**Directions for this task**.
The result should be an exact copy of every record, with no pictures kept.

(Collected data entries)
*** Begin section ***
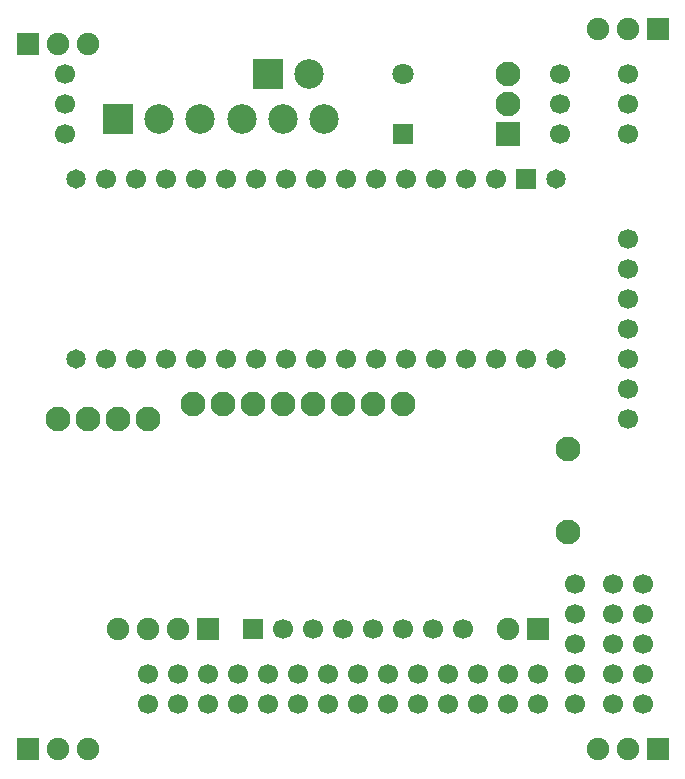
<source format=gbr>
%TF.GenerationSoftware,Novarm,DipTrace,3.3.1.3*%
%TF.CreationDate,2020-02-21T13:35:09+01:00*%
%FSLAX35Y35*%
%MOMM*%
%TF.FileFunction,Soldermask,Top*%
%TF.Part,Single*%
%ADD34C,1.651*%
%ADD42C,2.50015*%
%ADD44R,2.50015X2.50015*%
%ADD48C,1.70015*%
%ADD54R,1.80015X1.80015*%
%ADD56C,1.80015*%
%ADD58C,2.10015*%
%ADD60C,1.70015*%
%ADD62R,1.70015X1.70015*%
%ADD64C,1.90015*%
%ADD66R,1.90015X1.90015*%
%ADD68C,2.10015*%
%ADD70R,2.10015X2.10015*%
G75*
G01*
%LPD*%
D70*
X5302165Y6446665D3*
D68*
Y6700665D3*
Y6954665D3*
D66*
X2762165Y2255665D3*
D64*
X2508165D3*
X2254165D3*
X2000165D3*
D62*
X3143165D3*
D60*
X3397165D3*
X3651165D3*
X3905165D3*
X4159165D3*
X4413165D3*
X4667165D3*
X4921165D3*
D62*
X5460855Y6065665D3*
D60*
X5206855D3*
X4952855D3*
X4698855D3*
X4444855D3*
X4190855D3*
X3936855D3*
X3682855D3*
X3428855D3*
X3174855D3*
X2920855D3*
X2666855D3*
X2412855D3*
X2158855D3*
X1904855D3*
Y4541665D3*
X2158855D3*
X2412855D3*
X2666855D3*
X2920855D3*
X3174855D3*
X3428855D3*
X3682855D3*
X3936855D3*
X4190855D3*
X4444855D3*
X4698855D3*
X4952855D3*
X5206855D3*
X5460855D3*
D34*
X5714855Y6065665D3*
Y4541665D3*
X1650855D3*
Y6065665D3*
D58*
X2254165Y4033665D3*
X2000165Y4033991D3*
X1746165Y4034315D3*
X1492165Y4034641D3*
D56*
X4413165Y6954665D3*
D54*
Y6446665D3*
D66*
X6572165Y7335665D3*
D64*
X6318165D3*
X6064165D3*
D66*
X6572165Y1239665D3*
D64*
X6318165D3*
X6064165D3*
D66*
X1238165D3*
D64*
X1492165D3*
X1746165D3*
D66*
X1238165Y7208665D3*
D64*
X1492165D3*
X1746165D3*
D66*
X5556165Y2255665D3*
D64*
X5302165D3*
D48*
X2762165Y1620665D3*
X3016165D3*
X2762165Y1874665D3*
X3016165D3*
X3270165Y1620665D3*
Y1874665D3*
X3524165Y1620665D3*
Y1874665D3*
X3778165Y1620665D3*
Y1874665D3*
X4032165Y1620665D3*
Y1874665D3*
X4286165Y1620665D3*
Y1874665D3*
X4540165Y1620665D3*
Y1874665D3*
X4794165Y1620665D3*
Y1874665D3*
X5048165Y1620665D3*
Y1874665D3*
X5302165Y1620665D3*
Y1874665D3*
X5556165Y1620665D3*
Y1874665D3*
X2508165Y1620665D3*
Y1874665D3*
X2254165Y1620665D3*
Y1874665D3*
X6445165Y2636665D3*
X6191165D3*
X6445165Y2382665D3*
X6191165D3*
X6445165Y2128665D3*
X6191165D3*
X6445165Y1874665D3*
X6191165D3*
X6445165Y1620665D3*
X6191165D3*
X5873665Y2636665D3*
Y2382665D3*
Y2128665D3*
Y1874665D3*
Y1620665D3*
X6318165Y6954665D3*
Y4541665D3*
Y6700665D3*
Y4287665D3*
X5746665Y6954665D3*
Y6700665D3*
X6318165Y6446665D3*
Y4033665D3*
X5746665Y6446665D3*
X6318165Y5557665D3*
X1555665Y6954665D3*
X6318165Y5303665D3*
X1555665Y6700665D3*
X6318165Y4795665D3*
Y5049665D3*
X1555665Y6446665D3*
D44*
X2000165Y6573665D3*
D42*
X2350165D3*
X2700165D3*
X3050165D3*
X3400165D3*
X3750165D3*
D58*
X4413165Y4160665D3*
X4159165D3*
X3905168D3*
X3651168D3*
X3397168D3*
X3143168D3*
X2889165D3*
X2635165D3*
X5810165Y3779665D3*
Y3081165D3*
D44*
X3270165Y6954665D3*
D42*
X3620165D3*
M02*

</source>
*** End section ***
**Answer section**.
<source format=gbr>
%TF.GenerationSoftware,Novarm,DipTrace,3.3.1.3*%
%TF.CreationDate,2020-02-21T13:35:09+01:00*%
%FSLAX35Y35*%
%MOMM*%
%TF.FileFunction,Soldermask,Top*%
%TF.Part,Single*%
%ADD34C,1.651*%
%ADD42C,2.50015*%
%ADD44R,2.50015X2.50015*%
%ADD48C,1.70015*%
%ADD54R,1.80015X1.80015*%
%ADD56C,1.80015*%
%ADD58C,2.10015*%
%ADD60C,1.70015*%
%ADD62R,1.70015X1.70015*%
%ADD64C,1.90015*%
%ADD66R,1.90015X1.90015*%
%ADD68C,2.10015*%
%ADD70R,2.10015X2.10015*%
G75*
G01*
%LPD*%
D70*
X5302165Y6446665D3*
D68*
Y6700665D3*
Y6954665D3*
D66*
X2762165Y2255665D3*
D64*
X2508165D3*
X2254165D3*
X2000165D3*
D62*
X3143165D3*
D60*
X3397165D3*
X3651165D3*
X3905165D3*
X4159165D3*
X4413165D3*
X4667165D3*
X4921165D3*
D62*
X5460855Y6065665D3*
D60*
X5206855D3*
X4952855D3*
X4698855D3*
X4444855D3*
X4190855D3*
X3936855D3*
X3682855D3*
X3428855D3*
X3174855D3*
X2920855D3*
X2666855D3*
X2412855D3*
X2158855D3*
X1904855D3*
Y4541665D3*
X2158855D3*
X2412855D3*
X2666855D3*
X2920855D3*
X3174855D3*
X3428855D3*
X3682855D3*
X3936855D3*
X4190855D3*
X4444855D3*
X4698855D3*
X4952855D3*
X5206855D3*
X5460855D3*
D34*
X5714855Y6065665D3*
Y4541665D3*
X1650855D3*
Y6065665D3*
D58*
X2254165Y4033665D3*
X2000165Y4033991D3*
X1746165Y4034315D3*
X1492165Y4034641D3*
D56*
X4413165Y6954665D3*
D54*
Y6446665D3*
D66*
X6572165Y7335665D3*
D64*
X6318165D3*
X6064165D3*
D66*
X6572165Y1239665D3*
D64*
X6318165D3*
X6064165D3*
D66*
X1238165D3*
D64*
X1492165D3*
X1746165D3*
D66*
X1238165Y7208665D3*
D64*
X1492165D3*
X1746165D3*
D66*
X5556165Y2255665D3*
D64*
X5302165D3*
D48*
X2762165Y1620665D3*
X3016165D3*
X2762165Y1874665D3*
X3016165D3*
X3270165Y1620665D3*
Y1874665D3*
X3524165Y1620665D3*
Y1874665D3*
X3778165Y1620665D3*
Y1874665D3*
X4032165Y1620665D3*
Y1874665D3*
X4286165Y1620665D3*
Y1874665D3*
X4540165Y1620665D3*
Y1874665D3*
X4794165Y1620665D3*
Y1874665D3*
X5048165Y1620665D3*
Y1874665D3*
X5302165Y1620665D3*
Y1874665D3*
X5556165Y1620665D3*
Y1874665D3*
X2508165Y1620665D3*
Y1874665D3*
X2254165Y1620665D3*
Y1874665D3*
X6445165Y2636665D3*
X6191165D3*
X6445165Y2382665D3*
X6191165D3*
X6445165Y2128665D3*
X6191165D3*
X6445165Y1874665D3*
X6191165D3*
X6445165Y1620665D3*
X6191165D3*
X5873665Y2636665D3*
Y2382665D3*
Y2128665D3*
Y1874665D3*
Y1620665D3*
X6318165Y6954665D3*
Y4541665D3*
Y6700665D3*
Y4287665D3*
X5746665Y6954665D3*
Y6700665D3*
X6318165Y6446665D3*
Y4033665D3*
X5746665Y6446665D3*
X6318165Y5557665D3*
X1555665Y6954665D3*
X6318165Y5303665D3*
X1555665Y6700665D3*
X6318165Y4795665D3*
Y5049665D3*
X1555665Y6446665D3*
D44*
X2000165Y6573665D3*
D42*
X2350165D3*
X2700165D3*
X3050165D3*
X3400165D3*
X3750165D3*
D58*
X4413165Y4160665D3*
X4159165D3*
X3905168D3*
X3651168D3*
X3397168D3*
X3143168D3*
X2889165D3*
X2635165D3*
X5810165Y3779665D3*
Y3081165D3*
D44*
X3270165Y6954665D3*
D42*
X3620165D3*
M02*

</source>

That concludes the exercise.